Valparaíso, ciudad llena de recovecos, esquinas misteriosas, calles escondidas y quebradas prodigiosas, tiene, sin embargo, una gran carestía que no compensa el hecho de ser un magnífico balcón al mar: le faltan áreas verdes, espacios públicos abiertos donde jugar a la pelota, correr y encontrarse. Eso lo notamos en primer lugar los que tenemos hijos. Ellos buscan desesperadamente cualquier espacio, por precario que sea, para inventar una pichanga, uno de los júbilos de la vida que necesitan de tan poco: un potrero, unos palos, o incluso menos. Todos corren detrás de ese estado "alfa" del placer que ocurre cuando la pelota "hincha la red" (aunque esta sea imaginaria), sensación que muchos han comparado al "estado de conciencia oceánica". Si hubiera más canchas de fútbol en nuestras ciudades, estoy seguro de que habría más felicidad genuina para contrarrestar la felicidad ilusoria y letal de las drogas que está vampirizando a nuestros jóvenes.
En la primera cuadra de la subida Ecuador de la ciudad puerto, entras por un callejón que antes era un basural, un lugar deshabitado y peligroso, un erial desolado, una ratonera, y de pronto abres una puerta que da a una luminosa, bella e inesperada cancha de fútbol, con focos, con arcos de verdad, con partidos programados o improvisados. Es el nuevo estadio Bellavista, que esplende acariciado por el sol de esta mañana, allí donde hasta hace poco antes solo había escombros y ruinas. ¿Cómo ocurre un milagro urbano así? Es la historia que cuentan con orgullo y pasión Niels, un alemán radicado en Valparaíso; Mike, un británico que se quedó acá por amor; Joaquín, y varios de los socios del club de fútbol de barrio "Galácticos", que, con tesón, voluntarismo y convicción, sin apoyo del Estado, han logrado crear este oasis en medio de la devastación.
La subida Ecuador es un hormiguero de intensa vida nocturna y en sus alrededores han ocurrido hechos delictuales, incluso muertes, pero hoy está a punto de regalarle a Valparaíso una "Anábasis", un ascenso, un vuelo. Mientras escribo estas líneas sentado al borde de la cancha, veo a dos equipos de niños de distintas edades bailar, flotar en ella, celebrando la epifanía de este pequeño estadio flamante, nuevo. La epopeya de levantar esta cancha me recuerda a la de los que han creado oasis en los desiertos, vergeles en medio de la nada.
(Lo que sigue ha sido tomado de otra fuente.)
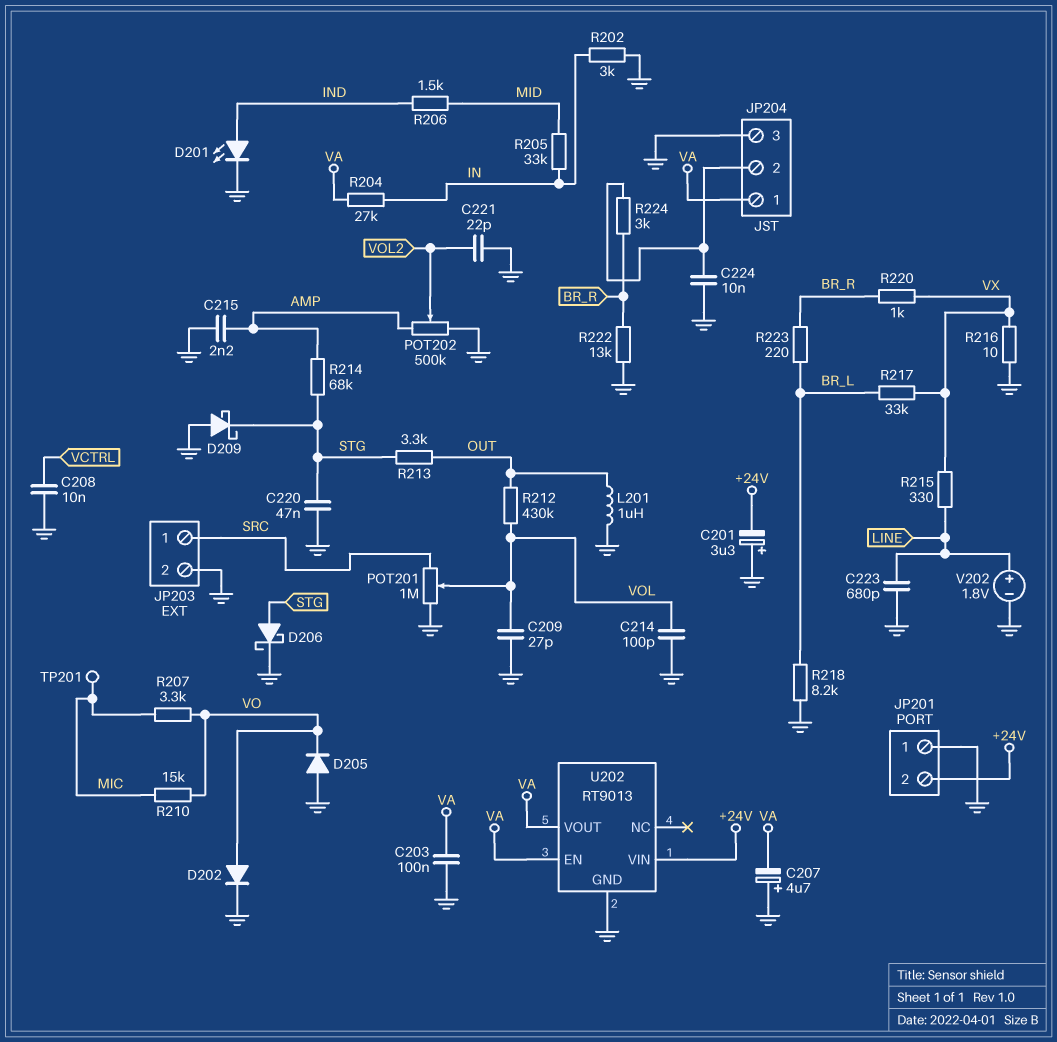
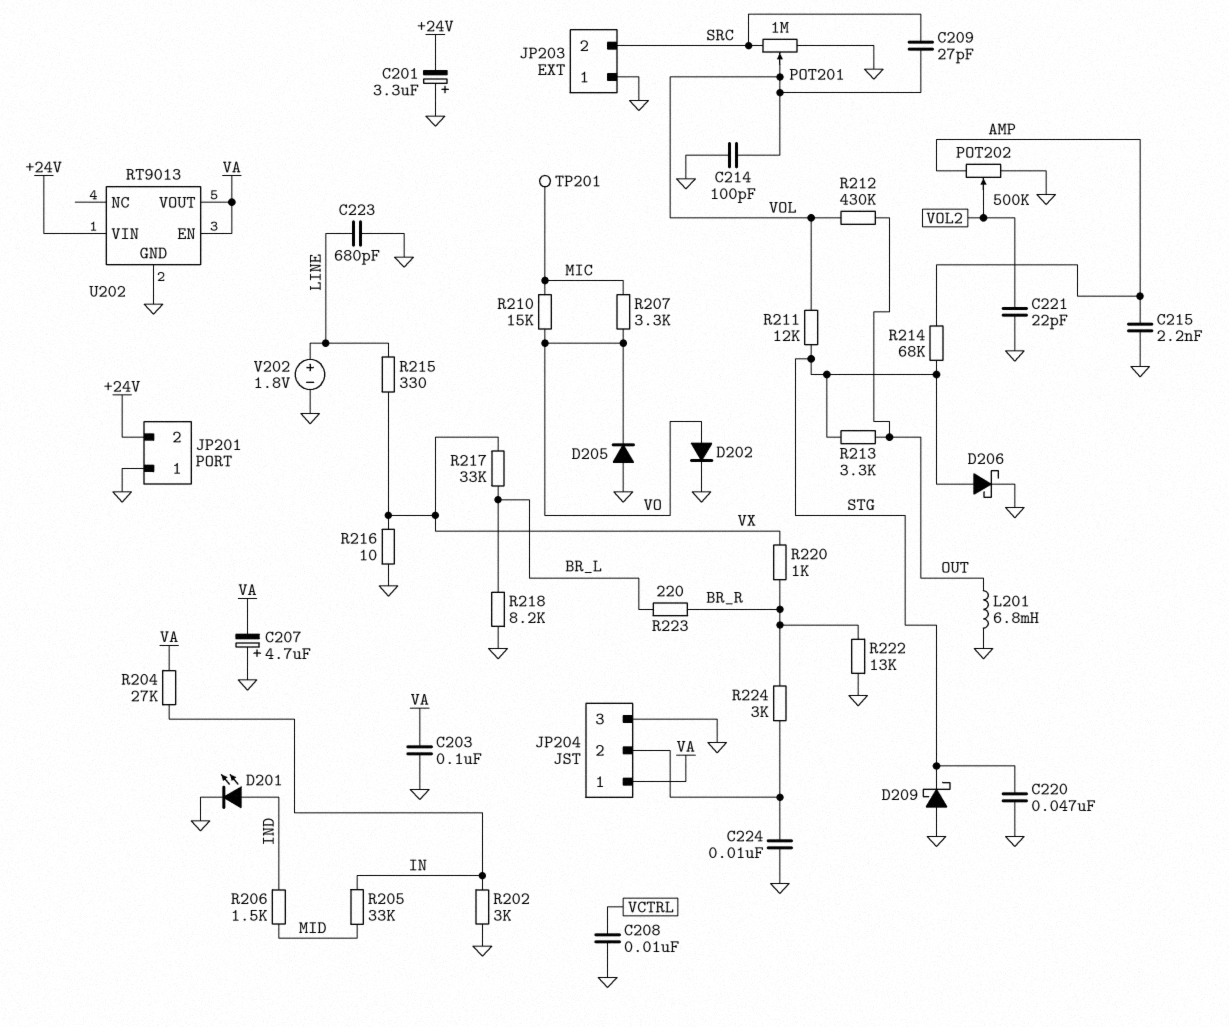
C209: 27pF (GND, VOL) -> 27pF (SRC, VOL)
JP203 pin 1: SRC -> GND
JP203 pin 2: GND -> SRC
L201: 1uH (GND, OUT) -> 6.8mH (GND, OUT)
R211: none -> 12k (STG, VOL)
Cuando pienso en los millones que se han perdido en inversiones públicas mal hechas, en muchos fondos regionales que no han servido sino para alimentar clientelismo político en esta región, me emociona constatar que, finalmente, son los propios habitantes los que, contra viento y marea, siembran ahí donde otros arrasaron y corroyeron como las termitas. Ellos son el Desierto Florido. Esta cancha bella a los pies del cerro Bellavista puede ser el inicio de una revolución, una revolución silenciosa de las fuerzas positivas de un país profundo, contra el peso de la noche. Si llenamos Valparaíso de canchas como esta (una por cerro, ¿por qué no?) y luego otras ciudades del país, el partido entre la pesantez y la gracia (para usar esa distinción de la pensadora mística Simone Weil) se ganará por goleada.
Cerré los ojos y vi bajar volando a miles de niños detrás de una pelota, irrumpiendo desde estos cerros como en cascadas, ángeles saliendo de barrios reconquistados a la miseria, y lo vi mientras volvía de la cancha Bellavista al cruzarme con grupos de francesas y franceses jóvenes que se tomaron las calles del plan de Valparaíso esa tarde, celebrando el triunfo de su equipo en la final del Mundial. Al verlos cruzar la subida Ecuador cantando "La Marsellesa", pensé en ese equipo de inmigrantes, de muchachos fichados en las periferias de París y Marsella, e imaginé que este estadio podría ser solo el comienzo de una jugada magistral que haría a Valparaíso tocar el cielo. Por algo estos pioneros de la pasión por el fútbol y su ciudad se llaman "Galácticos".